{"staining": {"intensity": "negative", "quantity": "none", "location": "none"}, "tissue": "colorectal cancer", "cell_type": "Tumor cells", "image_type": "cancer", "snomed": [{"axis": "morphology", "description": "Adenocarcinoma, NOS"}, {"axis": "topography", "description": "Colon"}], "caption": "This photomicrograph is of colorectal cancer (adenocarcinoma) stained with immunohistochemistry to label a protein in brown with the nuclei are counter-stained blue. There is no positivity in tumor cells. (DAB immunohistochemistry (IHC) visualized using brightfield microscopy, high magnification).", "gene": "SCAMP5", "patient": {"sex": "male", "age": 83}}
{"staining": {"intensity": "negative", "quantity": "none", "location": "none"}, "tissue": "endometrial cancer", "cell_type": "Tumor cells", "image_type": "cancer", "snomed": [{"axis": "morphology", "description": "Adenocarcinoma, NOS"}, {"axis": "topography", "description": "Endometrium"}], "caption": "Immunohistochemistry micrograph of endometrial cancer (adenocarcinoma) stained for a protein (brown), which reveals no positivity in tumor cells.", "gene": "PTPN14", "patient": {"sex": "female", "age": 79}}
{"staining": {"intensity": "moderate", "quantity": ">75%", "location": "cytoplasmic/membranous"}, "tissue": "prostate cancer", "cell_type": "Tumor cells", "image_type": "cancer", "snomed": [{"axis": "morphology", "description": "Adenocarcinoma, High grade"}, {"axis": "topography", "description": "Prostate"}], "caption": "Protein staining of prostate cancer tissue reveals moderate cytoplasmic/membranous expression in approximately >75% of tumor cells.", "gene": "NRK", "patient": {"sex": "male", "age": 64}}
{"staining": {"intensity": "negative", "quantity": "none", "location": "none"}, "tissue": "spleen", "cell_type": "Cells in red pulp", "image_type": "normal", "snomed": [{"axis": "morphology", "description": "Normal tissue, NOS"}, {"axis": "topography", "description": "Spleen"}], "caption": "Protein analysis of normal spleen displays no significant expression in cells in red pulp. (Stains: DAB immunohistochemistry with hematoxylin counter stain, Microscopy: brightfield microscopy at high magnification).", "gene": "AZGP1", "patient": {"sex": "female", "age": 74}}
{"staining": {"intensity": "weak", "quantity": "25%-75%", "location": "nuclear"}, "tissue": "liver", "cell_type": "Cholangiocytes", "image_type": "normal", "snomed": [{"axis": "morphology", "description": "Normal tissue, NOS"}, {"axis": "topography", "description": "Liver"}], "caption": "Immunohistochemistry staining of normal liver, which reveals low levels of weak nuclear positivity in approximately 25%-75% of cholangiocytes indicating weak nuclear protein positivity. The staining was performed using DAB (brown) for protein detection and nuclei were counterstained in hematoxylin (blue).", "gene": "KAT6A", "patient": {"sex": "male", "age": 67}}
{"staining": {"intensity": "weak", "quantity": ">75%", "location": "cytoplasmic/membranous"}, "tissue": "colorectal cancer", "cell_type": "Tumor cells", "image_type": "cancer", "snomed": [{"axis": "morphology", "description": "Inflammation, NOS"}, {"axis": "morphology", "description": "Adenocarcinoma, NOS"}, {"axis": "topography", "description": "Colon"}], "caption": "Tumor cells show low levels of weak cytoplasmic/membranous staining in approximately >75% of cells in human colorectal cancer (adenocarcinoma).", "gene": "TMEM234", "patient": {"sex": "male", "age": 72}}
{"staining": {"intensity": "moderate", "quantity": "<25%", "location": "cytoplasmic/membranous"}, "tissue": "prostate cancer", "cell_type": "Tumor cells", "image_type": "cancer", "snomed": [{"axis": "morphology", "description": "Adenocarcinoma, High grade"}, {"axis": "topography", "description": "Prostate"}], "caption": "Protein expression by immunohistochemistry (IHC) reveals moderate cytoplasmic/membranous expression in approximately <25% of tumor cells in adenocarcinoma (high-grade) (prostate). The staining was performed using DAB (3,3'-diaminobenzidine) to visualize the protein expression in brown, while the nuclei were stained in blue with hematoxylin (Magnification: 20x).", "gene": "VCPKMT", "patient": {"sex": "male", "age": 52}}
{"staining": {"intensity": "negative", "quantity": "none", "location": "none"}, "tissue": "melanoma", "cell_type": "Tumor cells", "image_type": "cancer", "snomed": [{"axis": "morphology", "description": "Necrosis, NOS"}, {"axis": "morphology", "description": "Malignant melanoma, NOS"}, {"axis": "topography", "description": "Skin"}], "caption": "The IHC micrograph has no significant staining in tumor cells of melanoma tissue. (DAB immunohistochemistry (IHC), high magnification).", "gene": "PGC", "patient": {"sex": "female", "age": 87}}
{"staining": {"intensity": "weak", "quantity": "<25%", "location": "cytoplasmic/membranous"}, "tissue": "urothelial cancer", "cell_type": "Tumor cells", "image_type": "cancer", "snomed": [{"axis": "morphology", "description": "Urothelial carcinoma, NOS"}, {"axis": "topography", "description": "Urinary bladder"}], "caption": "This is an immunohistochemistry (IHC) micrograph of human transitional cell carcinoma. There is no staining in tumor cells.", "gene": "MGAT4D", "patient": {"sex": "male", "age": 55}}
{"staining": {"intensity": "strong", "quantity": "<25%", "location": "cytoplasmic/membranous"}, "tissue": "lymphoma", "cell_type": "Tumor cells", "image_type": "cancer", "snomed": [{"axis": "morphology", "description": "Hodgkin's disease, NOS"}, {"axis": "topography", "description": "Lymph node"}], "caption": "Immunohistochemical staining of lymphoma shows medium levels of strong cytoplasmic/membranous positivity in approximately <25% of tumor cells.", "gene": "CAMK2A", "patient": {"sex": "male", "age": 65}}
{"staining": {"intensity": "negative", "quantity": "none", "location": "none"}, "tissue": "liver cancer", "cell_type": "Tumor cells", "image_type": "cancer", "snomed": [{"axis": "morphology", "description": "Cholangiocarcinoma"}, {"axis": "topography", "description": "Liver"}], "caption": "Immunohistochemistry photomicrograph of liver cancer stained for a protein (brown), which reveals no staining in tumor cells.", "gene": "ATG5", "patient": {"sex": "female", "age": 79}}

..............................

| INSTRUCTIONS TO FOLLOW |
Your answer should consist of all lines above that include the string "nuclei".

| RESULT FOR THIS TASK |
{"staining": {"intensity": "negative", "quantity": "none", "location": "none"}, "tissue": "colorectal cancer", "cell_type": "Tumor cells", "image_type": "cancer", "snomed": [{"axis": "morphology", "description": "Adenocarcinoma, NOS"}, {"axis": "topography", "description": "Colon"}], "caption": "This photomicrograph is of colorectal cancer (adenocarcinoma) stained with immunohistochemistry to label a protein in brown with the nuclei are counter-stained blue. There is no positivity in tumor cells. (DAB immunohistochemistry (IHC) visualized using brightfield microscopy, high magnification).", "gene": "SCAMP5", "patient": {"sex": "male", "age": 83}}
{"staining": {"intensity": "weak", "quantity": "25%-75%", "location": "nuclear"}, "tissue": "liver", "cell_type": "Cholangiocytes", "image_type": "normal", "snomed": [{"axis": "morphology", "description": "Normal tissue, NOS"}, {"axis": "topography", "description": "Liver"}], "caption": "Immunohistochemistry staining of normal liver, which reveals low levels of weak nuclear positivity in approximately 25%-75% of cholangiocytes indicating weak nuclear protein positivity. The staining was performed using DAB (brown) for protein detection and nuclei were counterstained in hematoxylin (blue).", "gene": "KAT6A", "patient": {"sex": "male", "age": 67}}
{"staining": {"intensity": "moderate", "quantity": "<25%", "location": "cytoplasmic/membranous"}, "tissue": "prostate cancer", "cell_type": "Tumor cells", "image_type": "cancer", "snomed": [{"axis": "morphology", "description": "Adenocarcinoma, High grade"}, {"axis": "topography", "description": "Prostate"}], "caption": "Protein expression by immunohistochemistry (IHC) reveals moderate cytoplasmic/membranous expression in approximately <25% of tumor cells in adenocarcinoma (high-grade) (prostate). The staining was performed using DAB (3,3'-diaminobenzidine) to visualize the protein expression in brown, while the nuclei were stained in blue with hematoxylin (Magnification: 20x).", "gene": "VCPKMT", "patient": {"sex": "male", "age": 52}}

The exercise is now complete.